BARKSDALE AIR FORCE BASE, La. -- The first B-52H Stratofortress departed Barksdale Air Force Base, La., July 16 en route to the depot at Tinker AFB, Okla., for the Combat Network Communications Technology, or CONECT, upgrade. The CONECT upgrade will allow B-52 crews to receive and send real-time digital information such as updated intelligence, mapping or targeting information while the aircraft is in flight. "The CONECT modification will replace the evolutionary data link, and become a permanent part of the aircraft," said Chief Master Sgt. Jeffrey Buxton, the 2nd Maintenance Group superintendent. "CONECT gives us the digital infrastructure that will be instrumental in future modifications to the B-52 aircraft." The CONECT upgrades include software and hardware such as new servers, modems, radios, data-links, receivers and digital workstations for the crew and will change the current appearance of the B-52 avionics system. "It's going to look considerably different," Buxton said. "There will be six new monitors in the aircraft which will give us increased functionality. We'll be able to tie in more systems to those monitors."
The new displays will exhibit a multifunction, colored moving map at each crew position. This ensures all data is available to each crew member at all times.
"While we are traversing the world to get from point A to point B, we are actually receiving information regarding the battlefield in a real-time, immediate situation," said Maj.
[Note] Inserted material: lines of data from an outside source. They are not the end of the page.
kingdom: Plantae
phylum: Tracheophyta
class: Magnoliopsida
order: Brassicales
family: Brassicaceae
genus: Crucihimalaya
Maxwell Dipietro, the 20th Bomb Squadron director of operations. "We will arrive to the battlefield with all the information we need to prosecute targets." A lot of effort went into the development of the new system and making sure that once newly installed in an aircraft, getting familiar with it would not be a lengthy process or a detriment to the mission. "The great thing about this equipment is that a lot of it is based on the foundation of the equipment we currently have in the evolutionary data link," Dipietro said. "So a lot of the training will be similar." This means that minimal training will be required to bring aircrews up to speed on the new equipment. "There will be some indoctrination to the new equipment, but basically, our guys won't skip a beat as far as incorporating this and utilizing this equipment," Dipietro said.